_Your goal_: From the data below, pull out each line that contains the word "Danilo". Treat uppercase and lowercase as different.

_Records to use_:
== == ==

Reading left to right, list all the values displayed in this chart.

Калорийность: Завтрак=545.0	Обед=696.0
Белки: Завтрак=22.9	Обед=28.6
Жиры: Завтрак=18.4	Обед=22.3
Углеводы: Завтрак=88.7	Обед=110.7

== == ==

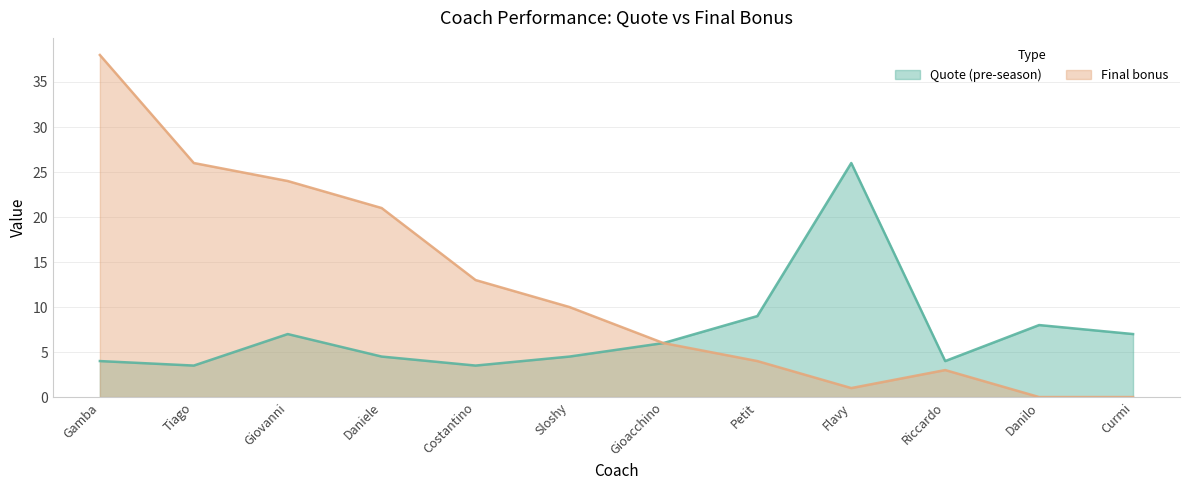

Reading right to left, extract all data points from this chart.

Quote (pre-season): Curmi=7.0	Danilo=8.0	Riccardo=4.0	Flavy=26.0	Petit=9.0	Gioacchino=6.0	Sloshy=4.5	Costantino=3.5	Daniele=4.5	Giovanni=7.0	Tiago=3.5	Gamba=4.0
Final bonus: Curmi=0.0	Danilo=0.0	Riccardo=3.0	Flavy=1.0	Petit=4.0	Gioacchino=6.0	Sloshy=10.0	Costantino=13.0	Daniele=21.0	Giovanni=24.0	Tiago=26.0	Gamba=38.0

== == ==

_Task output_:
Quote (pre-season): Curmi=7.0	Danilo=8.0	Riccardo=4.0	Flavy=26.0	Petit=9.0	Gioacchino=6.0	Sloshy=4.5	Costantino=3.5	Daniele=4.5	Giovanni=7.0	Tiago=3.5	Gamba=4.0
Final bonus: Curmi=0.0	Danilo=0.0	Riccardo=3.0	Flavy=1.0	Petit=4.0	Gioacchino=6.0	Sloshy=10.0	Costantino=13.0	Daniele=21.0	Giovanni=24.0	Tiago=26.0	Gamba=38.0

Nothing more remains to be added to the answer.